Третий Боро присел на корточки к Альме, с той же доброй улыбкой, и она почувствовала запах его кожи – немножко похожий на тост с мускатным орехом. Увидела ковбойскую ямочку на подбородке, будто кто-то бросил в него дротиком, но глаз в ленте тени от заостренного края капюшона разглядеть по-прежнему не могла. Позже Альма не могла вспомнить, каким был его голос, двигались ли губы, когда он к ней обратился. Только в одном она была уверена – это был мужской голос, глубокий и искренний, и звучал он не аристократически, но в то же время без неряшливых кухонных акцентов Боро. Скорее, вспоминался голос диктора по радио, и она его словно не слышала ушами, а чувствовала нутром, теплый и уютный, как воскресный ужин. Здравствуй, малышка Альма. Ты знаешь, кто я такой?

Альма вздрогнула, ее мысли вдруг наполнились громом, звездами и нагими плачущими людьми. Слишком стесняясь назвать по имени, но желая дать ему понять, что узнала его, она попыталась напеть первый куплет песни «Все яркое и прекрасное» [5], которая всегда напоминала ей о маргаритках, надеясь, что он поймет ее неуклюжую робкую шутку и не рассердится. Его улыбка стала чуть шире, и Альма с облегчением поняла, что он разгадал ее намерение. Все еще на корточках, мужчина в робе на миг повернул покрытую голову, чтобы изучить Майкла, прежде чем протянуть бронзовую от солнца руку и пригладить золотые пружинки младенческих волос. Ее братик захлопал в ладоши и захихикал, довольно лопоча, как попугайчик, и Третий Боро разогнулся и поднялся во весь рост, чтобы продолжить беседу с мамкой.

Вполуха слушая взрослый разговор над головой, Альма праздно разглядывала лавку и четверых работников, орудующих молотками, рубанками и пилами.
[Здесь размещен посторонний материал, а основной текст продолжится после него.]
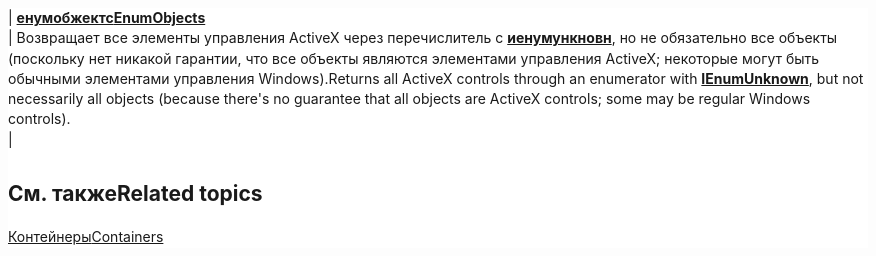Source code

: | [<span data-ttu-id="5d4ed-184">**енумобжектс**</span><span class="sxs-lookup"><span data-stu-id="5d4ed-184">**EnumObjects**</span></span>](/windows/desktop/api/OleIdl/nf-oleidl-iolecontainer-enumobjects)<br/>               | <span data-ttu-id="5d4ed-185">Возвращает все элементы управления ActiveX через перечислитель с [**иенумункновн**](/windows/win32/api/objidlbase/nn-objidlbase-ienumunknown), но не обязательно все объекты (поскольку нет никакой гарантии, что все объекты являются элементами управления ActiveX; некоторые могут быть обычными элементами управления Windows).</span><span class="sxs-lookup"><span data-stu-id="5d4ed-185">Returns all ActiveX controls through an enumerator with [**IEnumUnknown**](/windows/win32/api/objidlbase/nn-objidlbase-ienumunknown), but not necessarily all objects (because there's no guarantee that all objects are ActiveX controls; some may be regular Windows controls).</span></span><br/> |



 

## <a name="related-topics"></a><span data-ttu-id="5d4ed-186">См. также</span><span class="sxs-lookup"><span data-stu-id="5d4ed-186">Related topics</span></span>

<dl> <dt>

[<span data-ttu-id="5d4ed-187">Контейнеры</span><span class="sxs-lookup"><span data-stu-id="5d4ed-187">Containers</span></span>](containers.md)
</dt> </dl>

 

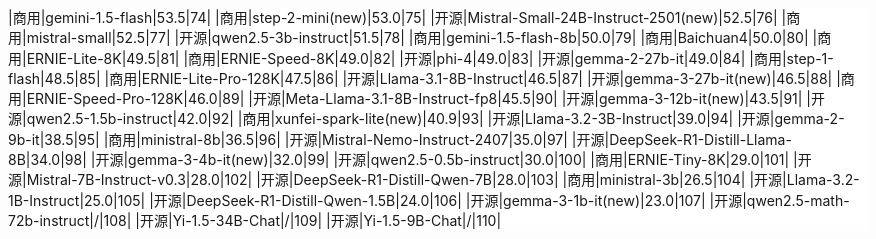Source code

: |商用|gemini-1.5-flash|53.5|74|
|商用|step-2-mini(new)|53.0|75|
|开源|Mistral-Small-24B-Instruct-2501(new)|52.5|76|
|商用|mistral-small|52.5|77|
|开源|qwen2.5-3b-instruct|51.5|78|
|商用|gemini-1.5-flash-8b|50.0|79|
|商用|Baichuan4|50.0|80|
|商用|ERNIE-Lite-8K|49.5|81|
|商用|ERNIE-Speed-8K|49.0|82|
|开源|phi-4|49.0|83|
|开源|gemma-2-27b-it|49.0|84|
|商用|step-1-flash|48.5|85|
|商用|ERNIE-Lite-Pro-128K|47.5|86|
|开源|Llama-3.1-8B-Instruct|46.5|87|
|开源|gemma-3-27b-it(new)|46.5|88|
|商用|ERNIE-Speed-Pro-128K|46.0|89|
|开源|Meta-Llama-3.1-8B-Instruct-fp8|45.5|90|
|开源|gemma-3-12b-it(new)|43.5|91|
|开源|qwen2.5-1.5b-instruct|42.0|92|
|商用|xunfei-spark-lite(new)|40.9|93|
|开源|Llama-3.2-3B-Instruct|39.0|94|
|开源|gemma-2-9b-it|38.5|95|
|商用|ministral-8b|36.5|96|
|开源|Mistral-Nemo-Instruct-2407|35.0|97|
|开源|DeepSeek-R1-Distill-Llama-8B|34.0|98|
|开源|gemma-3-4b-it(new)|32.0|99|
|开源|qwen2.5-0.5b-instruct|30.0|100|
|商用|ERNIE-Tiny-8K|29.0|101|
|开源|Mistral-7B-Instruct-v0.3|28.0|102|
|开源|DeepSeek-R1-Distill-Qwen-7B|28.0|103|
|商用|ministral-3b|26.5|104|
|开源|Llama-3.2-1B-Instruct|25.0|105|
|开源|DeepSeek-R1-Distill-Qwen-1.5B|24.0|106|
|开源|gemma-3-1b-it(new)|23.0|107|
|开源|qwen2.5-math-72b-instruct|/|108|
|开源|Yi-1.5-34B-Chat|/|109|
|开源|Yi-1.5-9B-Chat|/|110|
Несмотря на одинаковые белые халаты и стрижки одного фасона, между собой они похожи не были – у одного посередине лба торчала большая родинка, тогда как другой был темный, с ежиком на голове и каким-то заморским видом, – и все же казалось, что они из одной семьи, братья или хотя бы близкие родственники. Ей стало интересно, из чего сделаны их халаты. Материал был простым и прочным, как хлопок, но мягким на вид, с синими, как лед, тенями в складках, – так что, наверное, дороже хлопка. Должно быть, такие рабочие фартуки носят старшие плотники, или «англы», рассудила Альма, и насилу припомнила то ли название ткани, то ли название фирмы, которое когда-то слышала. «Анчар» или «Бахча»? Что-то в этом духе.
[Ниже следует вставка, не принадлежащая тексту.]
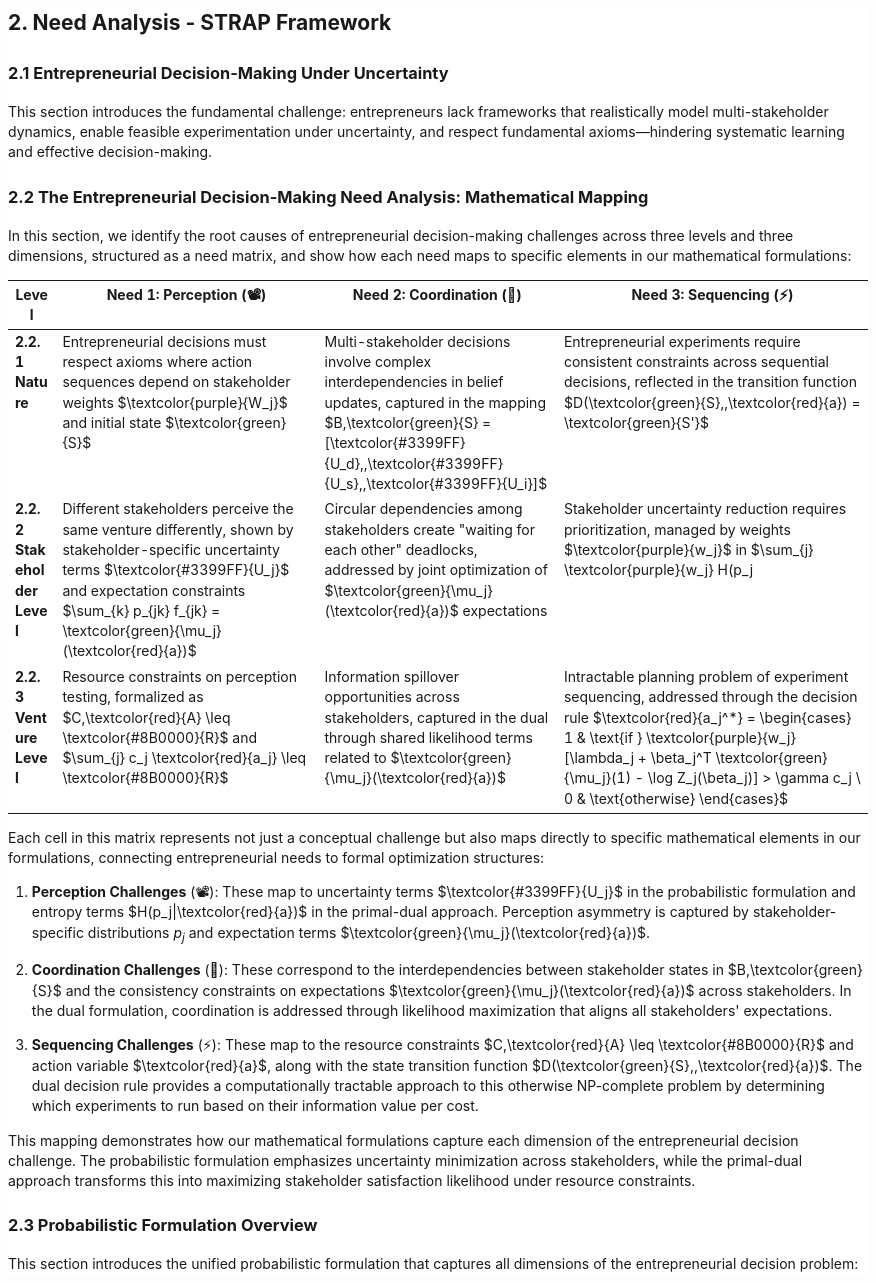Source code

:## 2. Need Analysis - STRAP Framework

### 2.1 Entrepreneurial Decision-Making Under Uncertainty

This section introduces the fundamental challenge: entrepreneurs lack frameworks that realistically model multi-stakeholder dynamics, enable feasible experimentation under uncertainty, and respect fundamental axioms—hindering systematic learning and effective decision-making.

### 2.2 The Entrepreneurial Decision-Making Need Analysis: Mathematical Mapping

In this section, we identify the root causes of entrepreneurial decision-making challenges across three levels and three dimensions, structured as a need matrix, and show how each need maps to specific elements in our mathematical formulations:

|**Level**|**Need 1: Perception** (📽️)|**Need 2: Coordination** (🔄)|**Need 3: Sequencing** (⚡)|
|---|---|---|---|
|**2.2.1 Nature**|Entrepreneurial decisions must respect axioms where action sequences depend on stakeholder weights $\textcolor{purple}{W_j}$ and initial state $\textcolor{green}{S}$|Multi-stakeholder decisions involve complex interdependencies in belief updates, captured in the mapping $B,\textcolor{green}{S} = [\textcolor{#3399FF}{U_d},,\textcolor{#3399FF}{U_s},,\textcolor{#3399FF}{U_i}]$|Entrepreneurial experiments require consistent constraints across sequential decisions, reflected in the transition function $D(\textcolor{green}{S},,\textcolor{red}{a}) = \textcolor{green}{S'}$|
|**2.2.2 Stakeholder Level**|Different stakeholders perceive the same venture differently, shown by stakeholder-specific uncertainty terms $\textcolor{#3399FF}{U_j}$ and expectation constraints $\sum_{k} p_{jk} f_{jk} = \textcolor{green}{\mu_j}(\textcolor{red}{a})$|Circular dependencies among stakeholders create "waiting for each other" deadlocks, addressed by joint optimization of $\textcolor{green}{\mu_j}(\textcolor{red}{a})$ expectations|Stakeholder uncertainty reduction requires prioritization, managed by weights $\textcolor{purple}{w_j}$ in $\sum_{j} \textcolor{purple}{w_j} H(p_j|
|**2.2.3 Venture Level**|Resource constraints on perception testing, formalized as $C,\textcolor{red}{A} \leq \textcolor{#8B0000}{R}$ and $\sum_{j} c_j \textcolor{red}{a_j} \leq \textcolor{#8B0000}{R}$|Information spillover opportunities across stakeholders, captured in the dual through shared likelihood terms related to $\textcolor{green}{\mu_j}(\textcolor{red}{a})$|Intractable planning problem of experiment sequencing, addressed through the decision rule $\textcolor{red}{a_j^*} = \begin{cases} 1 & \text{if } \textcolor{purple}{w_j}[\lambda_j + \beta_j^T \textcolor{green}{\mu_j}(1) - \log Z_j(\beta_j)] > \gamma c_j \ 0 & \text{otherwise} \end{cases}$|

Each cell in this matrix represents not just a conceptual challenge but also maps directly to specific mathematical elements in our formulations, connecting entrepreneurial needs to formal optimization structures:

1. **Perception Challenges** (📽️): These map to uncertainty terms $\textcolor{#3399FF}{U_j}$ in the probabilistic formulation and entropy terms $H(p_j|\textcolor{red}{a})$ in the primal-dual approach. Perception asymmetry is captured by stakeholder-specific distributions $p_j$ and expectation terms $\textcolor{green}{\mu_j}(\textcolor{red}{a})$.
    
2. **Coordination Challenges** (🔄): These correspond to the interdependencies between stakeholder states in $B,\textcolor{green}{S}$ and the consistency constraints on expectations $\textcolor{green}{\mu_j}(\textcolor{red}{a})$ across stakeholders. In the dual formulation, coordination is addressed through likelihood maximization that aligns all stakeholders' expectations.
    
3. **Sequencing Challenges** (⚡): These map to the resource constraints $C,\textcolor{red}{A} \leq \textcolor{#8B0000}{R}$ and action variable $\textcolor{red}{a}$, along with the state transition function $D(\textcolor{green}{S},,\textcolor{red}{a})$. The dual decision rule provides a computationally tractable approach to this otherwise NP-complete problem by determining which experiments to run based on their information value per cost.
    

This mapping demonstrates how our mathematical formulations capture each dimension of the entrepreneurial decision challenge. The probabilistic formulation emphasizes uncertainty minimization across stakeholders, while the primal-dual approach transforms this into maximizing stakeholder satisfaction likelihood under resource constraints.

### 2.3 Probabilistic Formulation Overview

This section introduces the unified probabilistic formulation that captures all dimensions of the entrepreneurial decision problem:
[3] Фрит-Бор, или Frith-Borh, – староанглийское понятие раннего средневековья, предшествовавшее «круговой поруке» и обозначавшее как уклад для сохранения законности и порядка, так и тех, кто следил за его соблюдением и сбором дани. «Frith» – многоохватное понятие, которое переводится как «мир», «благополучие», «стабильность общества», а «Borh» – как «клятва», «приверженность».
[4] Стихотворение Джона Мейсфилда «Грузы» (Cargoes, 1902).
[5] Псалом Сесила Александра All things bright and beautiful, 1848.